Diese Regeln sollten beachtet werden

Eine neue Position im Unternehmen oder ein Firmenwechsel ist für neue und erfahrene Führungskräfte eine echte Herausforderung. Die ersten 100 Tage sind dabei für den Erfolg „auf allen Ebenen" entscheidend.

Die Aufgaben von Führungskräften werden immer komplexer, die Mitarbeiter anspruchsvoller, Budgets müssen optimal eingesetzt werden. In den ersten 100 Tagen erfolgen wichtige Weichenstellungen. Vertrauen zum Chef, zu den Kollegen und Mitarbeitern muss geschaffen werden. Das neue Unternehmen, der neue Bereich und seine Aufgaben müssen kennen gelernt, die eigene Kompetenz kommuniziert und Handlungsfelder aufgebaut werden. Viele Aufgaben, noch mehr Informationen und etliche Herausforderungen warten auf den Neuling. Umso besser, wenn man Führen als Handwerk begreift, das sich erlernen lässt. Drei einfache Regeln helfen nicht nur über den Start der ersten drei Monate hinweg, sie ebnen auch den Weg für den weiteren Erfolg.

 

Regel Nr. 1: Aufgaben klären und Handlungsspielräume erkennen

Vor dem ersten offiziellen Tag in der neuen Position sollten Sie sich noch einmal die Ihnen zugesagten Befugnisse und Rahmenbedingungen verdeutlichen. Im ersten Gespräch mit Ihrem neuen Chef klären Sie Ihren Auftrag: Welche Aufgaben sollen Sie vor diesem Hintergrund erfüllen, welche Ziele erwartet man von Ihnen und welche Möglichkeiten stehen Ihnen zur Verfügung?

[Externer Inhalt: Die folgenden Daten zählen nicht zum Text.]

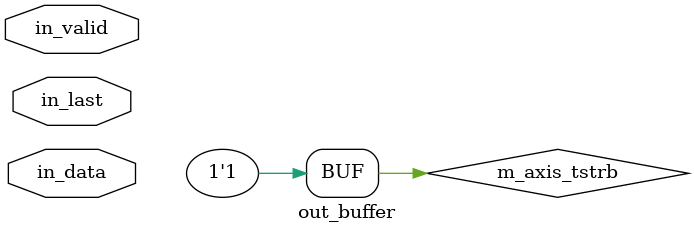
<source format=v>
`timescale 1ns / 1ps


module out_buffer(
 //   input  wire        clk,
  //  input  wire        rstn,
  //  output wire        m_axis_tvalid,
  //  output wire [31:0] m_axis_tdata,
  //  output wire [3:0]  m_axis_tstrb,
  //  output wire        m_axis_tlast,
//    input  wire        m_axis_tready,
    input  wire [31:0] in_data,
    input  wire        in_valid,
    input  wire        in_last
);

	wire tvalid;
	reg tvalid_delay;
	reg tlast;
	reg [31:0] tdata;
	reg [9:0] fifo_ptr;
	reg [9:0] read_ptr;
	wire send_flg;
	reg in_last_delay_1, in_last_delay_2, in_last_delay_3;
	reg out_flg;

	always@(posedge clk) begin
		if(!rstn) begin
			in_last_delay_1 <= 1'b0;
			in_last_delay_2 <= 1'b0;
			in_last_delay_3 <= 1'b0;
		end
		else begin
			in_last_delay_1 <= in_last;
			in_last_delay_2 <= in_last_delay_1;
			in_last_delay_3 <= in_last_delay_2;
		end
	end

	always@(posedge clk) begin
		if(in_valid) m_fifo[fifo_ptr] <= in_data;
	end

	always@(posedge clk) begin
		if(!rstn) begin
			fifo_ptr <= 10'd0;
		end
		else begin
			if(in_valid) begin
				fifo_ptr <= fifo_ptr + 1'b1;
			end
			else if(fifo_ptr == 10'd800) fifo_ptr <= 10'd0;
		end
	end

	always@(posedge clk) begin
		if(!rstn) begin
			out_flg <= 1'b0;
		end
		else begin
			if(in_last_delay_3) out_flg <= 1'b1;
			else if(read_ptr == 10'd800) out_flg <= 1'b0;
		end
	end

	assign tvalid = (out_flg) ? 1'b1 : 1'b0;

	assign send_flg = (tvalid && m_axis_tready) ? 1'b1 : 1'b0;

	always@(posedge clk) begin
		if(!rstn) begin
			read_ptr <= 10'd0;
		end
		else begin
			if(read_ptr == 10'd800) read_ptr <= 10'd0;
			else if(send_flg) read_ptr <= read_ptr + 1'b1;
		end
	end

	always@(posedge clk) begin
		if(!rstn) begin
			tdata <= 32'd0;
			tvalid_delay <= 1'b0;
		end
		else begin
			if(send_flg) begin
				tdata <= m_fifo[read_ptr];
				tvalid_delay <= tvalid;
			end
			else tvalid_delay <= 1'b0;
		end
	end

	always@(posedge clk) begin
		if(!rstn) begin
			tlast <= 1'b0;
		end
		else begin
			if((out_flg) && (read_ptr == 10'd800)) tlast <= 1'b1;
			else tlast <= 1'b0;
		end
	end

	assign m_axis_tstrb = 4'b1111;
	assign m_axis_tdata = tdata;
	assign m_axis_tlast = tlast;
	assign m_axis_tvalid = tvalid_delay;

endmodule

</source>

Regel Nr. 2: Vertrauen aufbauen und Akzeptanz schaffen

Arbeiten Sie an der Vertrauensbildung zum Chef, zu den Kollegen und Mitarbeitern. Gehen Sie auf die Menschen zu, damit sorgen Sie für Akzeptanz. Beweisen Sie kommunikative Führungsqualitäten, denn Sie müssen nicht nur bestimmte Zielsetzungen erfüllen, sondern auch Ihr Team motivieren. Sagen Sie beim ersten Meeting Ihres Bereichs oder Teams, wie Sie führen, was Sie erwarten und welche Ziele Sie anstreben. Informieren Sie sich genau über die Tätigkeitsfelder Ihrer Mitarbeiter. Besonders wichtig: Geben Sie den Teammitgliedern Feedback und loben Sie, wo es zu loben gilt. Seien Sie höflich, lassen Sie andere ausreden. Halten Sie nicht zu viel arrogant wirkenden Abstand, seien Sie aber auch nicht zu freundschaftlich, das wirkt anbiedernd.

Regel Nr. 3: Fragen stellen und den Standort festlegen

Sammeln Sie zunächst Fakten - und bauen Sie dabei wichtige Beziehungen im Unternehmen auf. Erfahren Sie, wie Ihr Unternehmen und Ihr Bereich „ticken". Machen Sie sich ein Gesamtbild über die Stärken, Schwächen, Chancen und Risiken von Führung, Mitarbeitern, Prozessen, Kundenorientierung, Produkten und der wirtschaftlichen Entwicklung. Was funktioniert? Wo hakt es noch? Was kann erreicht werden? Was kann im negativen Fall passieren? Die Antworten helfen bei der eigenen Standortbestimmung und unterstützen Sie dabei, die richtigen Maßnahmen zu entwickeln. Profis stellen sich diese Fragen übrigens nicht im stillen Kämmerlein, sondern fragen auch Kollegen, Kunden und Mitarbeiter nach ihren Einschätzungen.